The first thing I noticed was the color.;

Blue.

There was blue where no blue had ever belonged.

 

I had come over the ridge in my old Ford with the windows down and the late-summer heat pouring through the cab like breath from a furnace. The road back there was not really a road, just two hard-packed tire tracks running between waist-high grass, sweetgum saplings, and a line of pines my grandfather had planted before my father was old enough to hold an ax. I had driven that path thousands of times in my life. I could have done it blindfolded, though my grandfather would have slapped the back of my head for saying so. Every rut had a memory. Every bend had a reason. The land opened at the top of the ridge the same way it always had, rolling down into my southern pasture, dipping toward the spring, rising again toward the old stacked-stone fence that marked the boundary between Mercer land and the property south of it.

Only now, in the middle of that pasture, the sunlight flashed off water.

For a few seconds, my mind refused to understand what my eyes were seeing. I stopped the truck with one boot still hovering over the brake and stared through the dusty windshield. It looked like a mirage at first, one of those heat tricks Alabama can play on a man in August when the air is thick and the horizon shimmers. But mirages don’t have cut banks. Mirages don’t have raw red clay piled in mounds. Mirages don’t have excavator tracks carved deep enough to hold yesterday’s rain.

I killed the engine and listened to it tick itself quiet.

 

The pasture below me had been opened up like somebody had taken a blade to it. A wide basin stretched across nearly two acres of land that had been mixed hardwood and grass when I left nine days earlier. Water had already gathered in the bottom, brown-blue and still, reflecting the sky like it had every right to be there. The banks had been shaped. Straw had been thrown over the edges. A pipe ran from the direction of my spring, diverting the water that had fed our creek for longer than I had been alive. The spring that my grandfather had cleaned by hand with a shovel and a wheelbarrow. The spring my father used to drink from when he was a boy. The spring my wife and I had once walked to on a hot July evening, back before there was no wife to walk with anymore.

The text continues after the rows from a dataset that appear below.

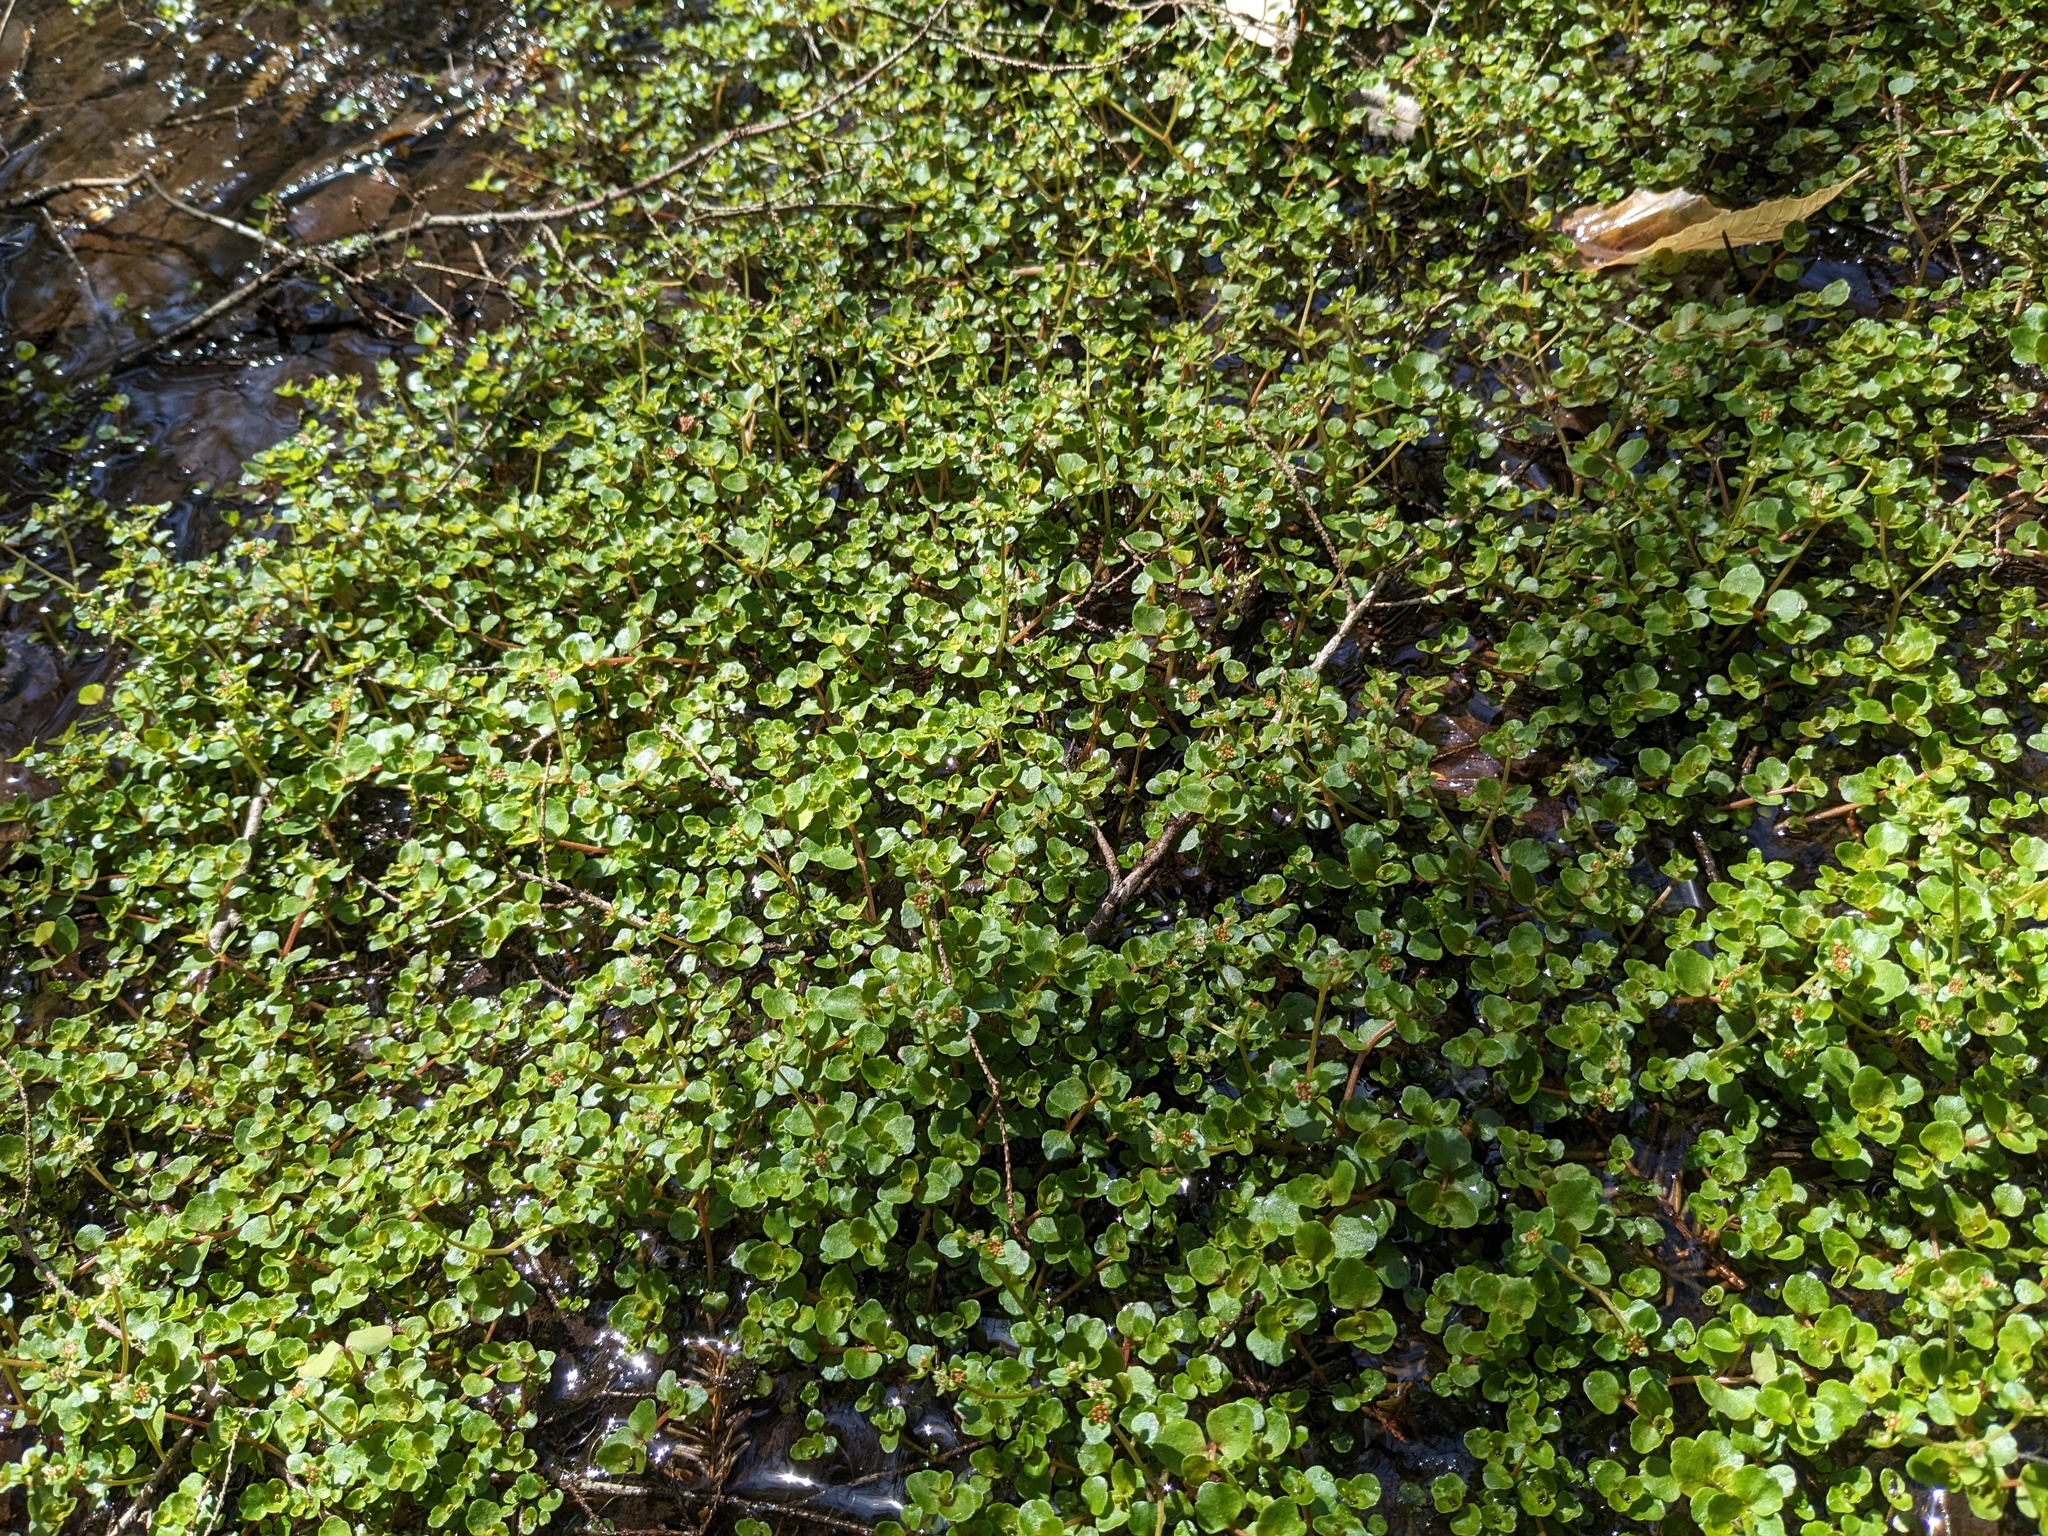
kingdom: Plantae
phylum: Tracheophyta
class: Magnoliopsida
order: Saxifragales
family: Saxifragaceae
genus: Chrysosplenium
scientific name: Chrysosplenium americanum
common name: American golden-saxifrage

I opened the door and stepped out.

The smell hit me then. Diesel, wet clay, cut roots, churned earth. A smell like violence dressed up as improvement.

I walked down the hill slowly because if I moved too fast, I was afraid the anger would get ahead of me. The ground had been chewed by heavy machinery. Young oaks lay snapped and half-buried in the dirt. A white oak sapling my niece had planted five years earlier was gone entirely, nothing left but a torn root ball rolled against a mound of clay. The grass was crushed flat where tracks had turned. The spring channel had been cut and redirected, its clean, cold water feeding the new basin instead of following the shallow line it had followed since before my family owned the place.